Demand from some of the world’s largest economies has given Russian President Vladimir Putin the upper hand in the energy battle that shadows the war in Ukraine, and has confounded the West’s bid to cripple Russia’s economy with sanctions.
Sales are booming in Russia’s export market, the world’s largest in crude and refined fuels. And new trade arrangements have given Mr. Putin cover to use natural-gas exports as an economic weapon against Ukraine’s European allies. Before the war, Russia supplied Europe with 40% of its gas. It has since throttled flows through the Nord Stream pipeline to Germany and other conduits, driving prices higher and putting pressure on European households and businesses.
Oil revenue more than makes up the difference. “Russia is swimming in cash,” said Elina Ribakova, deputy chief economist at the Institute of International Finance. Moscow earned $97 billion from oil and gas sales through July this year, about $74 billion of that from oil, she said.

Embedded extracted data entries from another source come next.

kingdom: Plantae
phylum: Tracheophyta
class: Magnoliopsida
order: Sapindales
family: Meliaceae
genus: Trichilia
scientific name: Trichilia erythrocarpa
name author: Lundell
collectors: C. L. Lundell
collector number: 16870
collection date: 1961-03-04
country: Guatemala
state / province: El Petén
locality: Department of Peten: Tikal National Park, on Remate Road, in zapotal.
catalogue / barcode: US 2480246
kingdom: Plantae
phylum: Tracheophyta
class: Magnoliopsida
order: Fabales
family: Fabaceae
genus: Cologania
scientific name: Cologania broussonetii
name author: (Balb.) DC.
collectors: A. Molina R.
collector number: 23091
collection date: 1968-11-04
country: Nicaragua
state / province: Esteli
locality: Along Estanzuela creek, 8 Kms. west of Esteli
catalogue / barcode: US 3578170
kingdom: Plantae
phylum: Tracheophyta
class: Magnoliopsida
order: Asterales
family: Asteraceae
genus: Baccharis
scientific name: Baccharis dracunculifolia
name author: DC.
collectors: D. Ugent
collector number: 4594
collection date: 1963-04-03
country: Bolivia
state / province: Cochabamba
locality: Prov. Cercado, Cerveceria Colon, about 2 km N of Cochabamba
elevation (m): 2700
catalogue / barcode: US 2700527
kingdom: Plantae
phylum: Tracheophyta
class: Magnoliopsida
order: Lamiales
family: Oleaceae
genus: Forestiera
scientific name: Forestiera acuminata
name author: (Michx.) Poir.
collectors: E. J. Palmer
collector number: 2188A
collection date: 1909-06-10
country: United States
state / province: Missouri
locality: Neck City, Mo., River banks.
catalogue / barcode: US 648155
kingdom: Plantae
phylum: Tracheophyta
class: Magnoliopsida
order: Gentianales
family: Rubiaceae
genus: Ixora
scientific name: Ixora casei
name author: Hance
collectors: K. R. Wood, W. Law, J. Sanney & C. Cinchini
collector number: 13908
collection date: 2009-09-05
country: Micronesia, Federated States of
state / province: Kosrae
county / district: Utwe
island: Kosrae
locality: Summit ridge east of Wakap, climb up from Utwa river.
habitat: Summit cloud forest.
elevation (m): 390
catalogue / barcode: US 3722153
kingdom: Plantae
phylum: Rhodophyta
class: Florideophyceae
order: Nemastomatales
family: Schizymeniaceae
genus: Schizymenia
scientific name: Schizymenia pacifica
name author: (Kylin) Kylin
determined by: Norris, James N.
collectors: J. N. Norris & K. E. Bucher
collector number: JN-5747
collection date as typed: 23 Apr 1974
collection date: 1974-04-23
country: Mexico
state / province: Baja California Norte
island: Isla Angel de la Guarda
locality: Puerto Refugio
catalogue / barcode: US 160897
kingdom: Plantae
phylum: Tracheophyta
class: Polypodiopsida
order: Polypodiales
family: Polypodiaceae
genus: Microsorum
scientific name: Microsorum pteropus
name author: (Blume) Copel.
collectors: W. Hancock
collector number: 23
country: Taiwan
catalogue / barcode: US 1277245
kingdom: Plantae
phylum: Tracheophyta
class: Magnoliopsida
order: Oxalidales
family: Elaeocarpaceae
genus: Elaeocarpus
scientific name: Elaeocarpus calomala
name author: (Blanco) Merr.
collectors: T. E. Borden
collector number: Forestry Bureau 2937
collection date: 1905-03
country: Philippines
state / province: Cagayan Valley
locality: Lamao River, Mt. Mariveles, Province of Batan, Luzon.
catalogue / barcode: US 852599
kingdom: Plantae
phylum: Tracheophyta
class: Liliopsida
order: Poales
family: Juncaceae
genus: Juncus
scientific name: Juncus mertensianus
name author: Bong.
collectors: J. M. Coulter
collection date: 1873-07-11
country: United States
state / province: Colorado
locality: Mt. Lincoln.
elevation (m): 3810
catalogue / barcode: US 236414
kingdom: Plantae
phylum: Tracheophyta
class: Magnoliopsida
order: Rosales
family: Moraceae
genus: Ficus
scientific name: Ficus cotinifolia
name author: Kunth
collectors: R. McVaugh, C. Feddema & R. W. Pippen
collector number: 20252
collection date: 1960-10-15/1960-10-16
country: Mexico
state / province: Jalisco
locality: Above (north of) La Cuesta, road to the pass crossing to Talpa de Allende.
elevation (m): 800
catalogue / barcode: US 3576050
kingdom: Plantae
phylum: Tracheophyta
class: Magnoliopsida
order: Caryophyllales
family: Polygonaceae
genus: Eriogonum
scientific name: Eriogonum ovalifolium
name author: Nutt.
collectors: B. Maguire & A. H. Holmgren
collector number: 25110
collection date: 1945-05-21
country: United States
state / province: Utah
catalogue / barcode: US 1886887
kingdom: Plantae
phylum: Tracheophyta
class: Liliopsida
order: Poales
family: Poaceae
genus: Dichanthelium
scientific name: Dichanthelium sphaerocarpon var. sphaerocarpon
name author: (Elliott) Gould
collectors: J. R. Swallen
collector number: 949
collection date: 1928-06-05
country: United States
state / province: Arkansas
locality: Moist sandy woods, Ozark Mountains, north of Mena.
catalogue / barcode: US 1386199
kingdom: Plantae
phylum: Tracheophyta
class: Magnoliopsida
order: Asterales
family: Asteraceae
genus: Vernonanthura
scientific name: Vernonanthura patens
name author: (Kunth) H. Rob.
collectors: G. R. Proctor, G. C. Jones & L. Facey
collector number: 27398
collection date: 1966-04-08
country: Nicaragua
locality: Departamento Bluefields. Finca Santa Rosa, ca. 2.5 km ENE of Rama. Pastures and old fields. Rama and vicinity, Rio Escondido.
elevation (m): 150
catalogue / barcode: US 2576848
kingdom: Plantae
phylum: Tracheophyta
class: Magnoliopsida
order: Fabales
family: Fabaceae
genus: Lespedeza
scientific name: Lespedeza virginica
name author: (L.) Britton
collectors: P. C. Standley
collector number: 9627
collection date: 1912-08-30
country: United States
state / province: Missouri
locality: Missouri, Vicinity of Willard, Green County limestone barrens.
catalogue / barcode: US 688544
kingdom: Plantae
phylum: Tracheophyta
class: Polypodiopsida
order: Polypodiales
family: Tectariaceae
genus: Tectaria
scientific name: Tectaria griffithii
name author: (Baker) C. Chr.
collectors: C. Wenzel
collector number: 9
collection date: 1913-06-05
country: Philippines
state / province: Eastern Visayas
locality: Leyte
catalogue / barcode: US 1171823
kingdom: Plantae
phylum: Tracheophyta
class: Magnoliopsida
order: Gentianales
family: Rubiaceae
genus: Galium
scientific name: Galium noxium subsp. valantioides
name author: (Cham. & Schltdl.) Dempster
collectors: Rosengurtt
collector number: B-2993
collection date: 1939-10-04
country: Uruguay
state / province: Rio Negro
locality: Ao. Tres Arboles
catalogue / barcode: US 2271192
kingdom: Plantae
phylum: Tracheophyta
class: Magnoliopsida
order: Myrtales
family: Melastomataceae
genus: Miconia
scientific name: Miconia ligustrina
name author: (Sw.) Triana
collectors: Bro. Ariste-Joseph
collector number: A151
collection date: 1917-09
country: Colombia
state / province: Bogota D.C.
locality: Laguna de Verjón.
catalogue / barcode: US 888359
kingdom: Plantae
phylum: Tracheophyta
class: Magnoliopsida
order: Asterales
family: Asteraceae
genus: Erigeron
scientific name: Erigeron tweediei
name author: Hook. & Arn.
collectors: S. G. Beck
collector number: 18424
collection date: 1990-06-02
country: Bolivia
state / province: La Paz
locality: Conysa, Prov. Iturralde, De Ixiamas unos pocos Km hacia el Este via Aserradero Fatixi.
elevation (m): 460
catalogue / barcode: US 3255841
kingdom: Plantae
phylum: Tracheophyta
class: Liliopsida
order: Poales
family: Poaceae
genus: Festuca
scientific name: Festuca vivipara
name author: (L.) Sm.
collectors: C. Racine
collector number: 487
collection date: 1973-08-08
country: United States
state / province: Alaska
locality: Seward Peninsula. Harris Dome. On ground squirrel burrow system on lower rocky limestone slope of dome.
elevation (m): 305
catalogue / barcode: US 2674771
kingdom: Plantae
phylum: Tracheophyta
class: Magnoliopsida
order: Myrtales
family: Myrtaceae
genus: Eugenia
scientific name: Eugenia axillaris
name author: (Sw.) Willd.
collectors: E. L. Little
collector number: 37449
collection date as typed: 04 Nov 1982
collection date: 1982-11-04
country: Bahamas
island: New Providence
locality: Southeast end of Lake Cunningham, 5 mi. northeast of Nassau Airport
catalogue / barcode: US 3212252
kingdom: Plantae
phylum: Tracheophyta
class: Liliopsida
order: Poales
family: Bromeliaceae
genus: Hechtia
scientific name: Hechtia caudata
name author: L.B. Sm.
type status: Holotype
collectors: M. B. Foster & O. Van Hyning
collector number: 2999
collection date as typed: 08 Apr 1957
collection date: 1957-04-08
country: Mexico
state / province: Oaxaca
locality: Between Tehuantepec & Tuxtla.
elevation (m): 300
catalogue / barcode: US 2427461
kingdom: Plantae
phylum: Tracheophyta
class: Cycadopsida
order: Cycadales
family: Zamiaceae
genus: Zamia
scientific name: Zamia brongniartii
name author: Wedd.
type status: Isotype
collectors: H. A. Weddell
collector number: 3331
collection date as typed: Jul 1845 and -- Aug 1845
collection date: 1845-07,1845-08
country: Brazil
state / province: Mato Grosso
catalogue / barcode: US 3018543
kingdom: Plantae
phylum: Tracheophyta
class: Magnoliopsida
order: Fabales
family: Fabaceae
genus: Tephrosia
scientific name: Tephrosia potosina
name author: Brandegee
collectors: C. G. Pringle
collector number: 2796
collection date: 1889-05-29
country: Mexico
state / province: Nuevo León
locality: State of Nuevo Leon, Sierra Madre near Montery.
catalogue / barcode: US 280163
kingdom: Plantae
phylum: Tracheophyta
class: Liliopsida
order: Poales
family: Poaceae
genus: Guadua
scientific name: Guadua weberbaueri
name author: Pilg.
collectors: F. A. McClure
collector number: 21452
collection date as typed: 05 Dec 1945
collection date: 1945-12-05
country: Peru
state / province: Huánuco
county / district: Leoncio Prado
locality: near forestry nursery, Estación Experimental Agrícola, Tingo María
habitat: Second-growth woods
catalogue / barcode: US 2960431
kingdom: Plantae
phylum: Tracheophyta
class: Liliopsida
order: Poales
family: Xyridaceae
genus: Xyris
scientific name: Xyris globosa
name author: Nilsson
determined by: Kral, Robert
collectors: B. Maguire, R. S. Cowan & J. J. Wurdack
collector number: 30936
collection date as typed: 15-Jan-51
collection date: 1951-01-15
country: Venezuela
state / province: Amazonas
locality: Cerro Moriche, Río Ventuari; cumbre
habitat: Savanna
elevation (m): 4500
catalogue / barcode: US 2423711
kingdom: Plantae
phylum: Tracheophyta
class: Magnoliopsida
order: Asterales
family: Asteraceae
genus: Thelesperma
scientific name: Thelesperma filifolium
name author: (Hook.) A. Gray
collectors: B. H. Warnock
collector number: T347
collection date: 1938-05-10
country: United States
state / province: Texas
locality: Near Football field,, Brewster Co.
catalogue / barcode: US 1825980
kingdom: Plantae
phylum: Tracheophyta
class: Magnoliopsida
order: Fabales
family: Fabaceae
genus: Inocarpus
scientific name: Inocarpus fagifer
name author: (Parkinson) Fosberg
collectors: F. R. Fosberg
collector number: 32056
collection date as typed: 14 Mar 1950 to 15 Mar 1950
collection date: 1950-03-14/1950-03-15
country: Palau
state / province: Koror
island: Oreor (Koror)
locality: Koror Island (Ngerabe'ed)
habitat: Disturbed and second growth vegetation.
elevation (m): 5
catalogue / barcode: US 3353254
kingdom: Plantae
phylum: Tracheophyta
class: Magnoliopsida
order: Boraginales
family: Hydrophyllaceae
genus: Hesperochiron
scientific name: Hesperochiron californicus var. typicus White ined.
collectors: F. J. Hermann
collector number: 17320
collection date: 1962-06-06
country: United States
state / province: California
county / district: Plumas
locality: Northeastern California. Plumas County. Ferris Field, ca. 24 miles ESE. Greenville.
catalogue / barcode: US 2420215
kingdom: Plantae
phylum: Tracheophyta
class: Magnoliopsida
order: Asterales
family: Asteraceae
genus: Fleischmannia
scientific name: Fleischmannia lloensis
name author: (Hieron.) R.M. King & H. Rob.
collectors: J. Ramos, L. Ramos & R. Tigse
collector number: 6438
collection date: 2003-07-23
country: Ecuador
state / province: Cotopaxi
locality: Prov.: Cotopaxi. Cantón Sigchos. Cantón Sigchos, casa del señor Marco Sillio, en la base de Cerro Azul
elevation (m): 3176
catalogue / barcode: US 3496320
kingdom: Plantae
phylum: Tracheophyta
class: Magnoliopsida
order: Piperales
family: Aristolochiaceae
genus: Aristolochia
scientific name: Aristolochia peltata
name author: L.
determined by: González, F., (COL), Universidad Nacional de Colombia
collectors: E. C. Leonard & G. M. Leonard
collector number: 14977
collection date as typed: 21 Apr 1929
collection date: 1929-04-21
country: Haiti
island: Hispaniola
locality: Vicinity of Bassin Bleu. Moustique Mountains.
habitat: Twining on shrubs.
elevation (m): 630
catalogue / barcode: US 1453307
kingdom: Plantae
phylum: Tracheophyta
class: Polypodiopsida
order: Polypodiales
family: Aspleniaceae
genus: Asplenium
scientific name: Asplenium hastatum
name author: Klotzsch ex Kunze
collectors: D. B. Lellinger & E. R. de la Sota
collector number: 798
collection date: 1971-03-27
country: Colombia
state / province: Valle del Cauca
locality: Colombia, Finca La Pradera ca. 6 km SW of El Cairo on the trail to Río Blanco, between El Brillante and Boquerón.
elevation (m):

The country exported 7.4 million barrels of crude and products such as diesel and gasoline each day in July, according to the International Energy Agency, down only about 600,000 barrels a day since the start of the year.
The Group of Seven wealthy nations rolled out a plan to cap the price of Russian oil on global markets, committing to a novel sanctions design aimed at limiting Russia’s revenue from oil sales as its invasion of Ukraine grinds on.
The finance ministers of the G-7 said they would move to ban the insurance and financing of shipments of Russian oil and petroleum products unless they are sold under a set price cap.
With the plan, the U.S. and its allies are hoping to leverage their control over the financing and insurance of global shipping to force Russia to comply with the cap or face the possibility of being unable to ship its oil. Over 90% of the world’s ships are insured through a London-based association of insurers, according to Bruegel, a Brussels-based think tank.
The announcement didn’t include several key details, including the level at which the price cap would be set. The G-7 ministers said they would consult with international partners about where to set the cap, with the possibility of changing the cap level over time.
The ultimate design will include three price caps, with one set for Russian crude and two sets for Russian petroleum products, according to a senior Treasury official.
The plan seeks to resolve a dilemma that has so far confounded Western attempts to penalize Russia for its invasion of Ukraine: how to cut off Russia’s revenue without reducing global oil supply and raising prices. Inflation is already running at the highest levels in decades, posing a major economic and political problem for governments across the West.